You are viewing a plain text version of this content. The canonical link for it is here.
Posted to user@flink.apache.org by Juan Rodríguez Hortalá <ju...@gmail.com> on 2016/11/09 05:35:02 UTC
An idea for a parallel AllWindowedStream
Hi,
As a self training exercise I've defined a class extending WindowedStream
for implementing a proof of concept for a parallel version of
AllWindowStream
/**
* Tries to create a parallel version of a AllWindowStream for a DataStream
* by creating a KeyedStream by using as key the hash of the elements module
* a parallelism level
*
* This only makes sense for window assigners that ensure the subwindows will be
* in sync, like time based window assigners, and it is more stable
with ingestion
* and event time because the window alignment is more reliable.
* This doesn't work for counting or sessions window assigners.
*
* Also note elements from different partitions might get out of order due
* to parallelism
* */
public static class ParAllWindowedStream<T,W extends Window> extends
WindowedStream<T, Integer, W> {
private final transient WindowAssigner<Object,W> windowAssigner;
public ParAllWindowedStream(DataStream<T> stream, final int parallelism,
WindowAssigner<Object,W> windowAssigner) {
super(stream.keyBy(new KeySelector<T, Integer>() {
@Override
public Integer getKey(T value) throws Exception {
return value.hashCode() % parallelism;
}
}),
windowAssigner);
this.windowAssigner = windowAssigner;
}
@Override
public SingleOutputStreamOperator<T> reduce(ReduceFunction<T> reduceFun) {
return super.reduce(reduceFun) // reduce each subwindow
.windowAll(windowAssigner) // synchronize
.reduce(reduceFun); // sequential aggregate of
}
// Cannot override because we need an additional reduce function of type R
// to recombine the result for each window
// @Override
public <R> SingleOutputStreamOperator<R>
applyPar(ReduceFunction<T> reduceFunction,
WindowFunction<T,
R, Integer, W> function,
ReduceFunction<R>
reduceWindowsFunction) {
return super.apply(reduceFunction, function)
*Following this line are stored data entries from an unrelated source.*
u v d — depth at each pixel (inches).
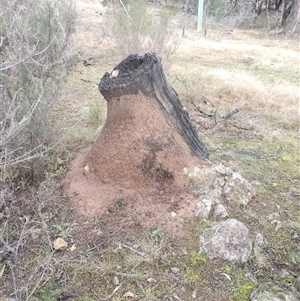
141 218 103.3
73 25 212.7
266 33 598.9
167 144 111.4
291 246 104.6
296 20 582.6
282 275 94.6
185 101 203.3
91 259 93.4
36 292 84.7
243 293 87.2
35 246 97.9
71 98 192.5
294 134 178.5
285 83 259.0
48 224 104.1
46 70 140.0
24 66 121.4
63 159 129.8
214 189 111.9
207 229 100.1
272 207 118.7
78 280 88.4
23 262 93.3
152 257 92.6
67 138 139.3
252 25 661.3
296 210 120.1
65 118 165.2
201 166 116.7
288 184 135.3
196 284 88.7
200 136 163.8
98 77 233.6
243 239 96.7
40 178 121.6
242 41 488.7
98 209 106.5
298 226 111.1
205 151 127.6
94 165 113.7
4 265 92.0
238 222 99.3
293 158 155.2
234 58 343.6
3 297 83.3
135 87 105.7
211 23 546.9
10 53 115.9
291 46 479.2
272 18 700.7
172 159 111.8
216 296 86.4
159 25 259.0
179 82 225.9
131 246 96.7
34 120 118.2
.windowAll(windowAssigner)
.reduce(reduceWindowsFunction);
}
}
Maybe someone might find this interesting. I have a toy example program in
https://github.com/juanrh/flink-state-eviction/blob/05676ca0eebf83e936b5cc04ecf85e8110ccacf4/src/main/java/com/github/juanrh/streaming/windowAllPoCs/WindowAllTimeKeyedPoC.java
for the curious.
Greetings,
Juan
Re: An idea for a parallel AllWindowedStream
Posted by Aljoscha Krettek <al...@apache.org>.
Hi,
yes, this works well in cases and I was also thinking about adding
something like this to Flink.
There can be problems if you use a trigger other than EventTimeTrigger that
possibly fires multiple times or if you specify an allowed lateness. In
those cases, you would overcount elements in the all-window.
Cheers,
Aljoscha
On Wed, 9 Nov 2016 at 06:35 Juan Rodríguez Hortalá <
juan.rodriguez.hortala@gmail.com> wrote:
> Hi,
>
> As a self training exercise I've defined a class extending WindowedStream
> for implementing a proof of concept for a parallel version of
> AllWindowStream
>
> /**
> * Tries to create a parallel version of a AllWindowStream for a DataStream
> * by creating a KeyedStream by using as key the hash of the elements module
> * a parallelism level
> *
> * This only makes sense for window assigners that ensure the subwindows will be
> * in sync, like time based window assigners, and it is more stable with ingestion
> * and event time because the window alignment is more reliable.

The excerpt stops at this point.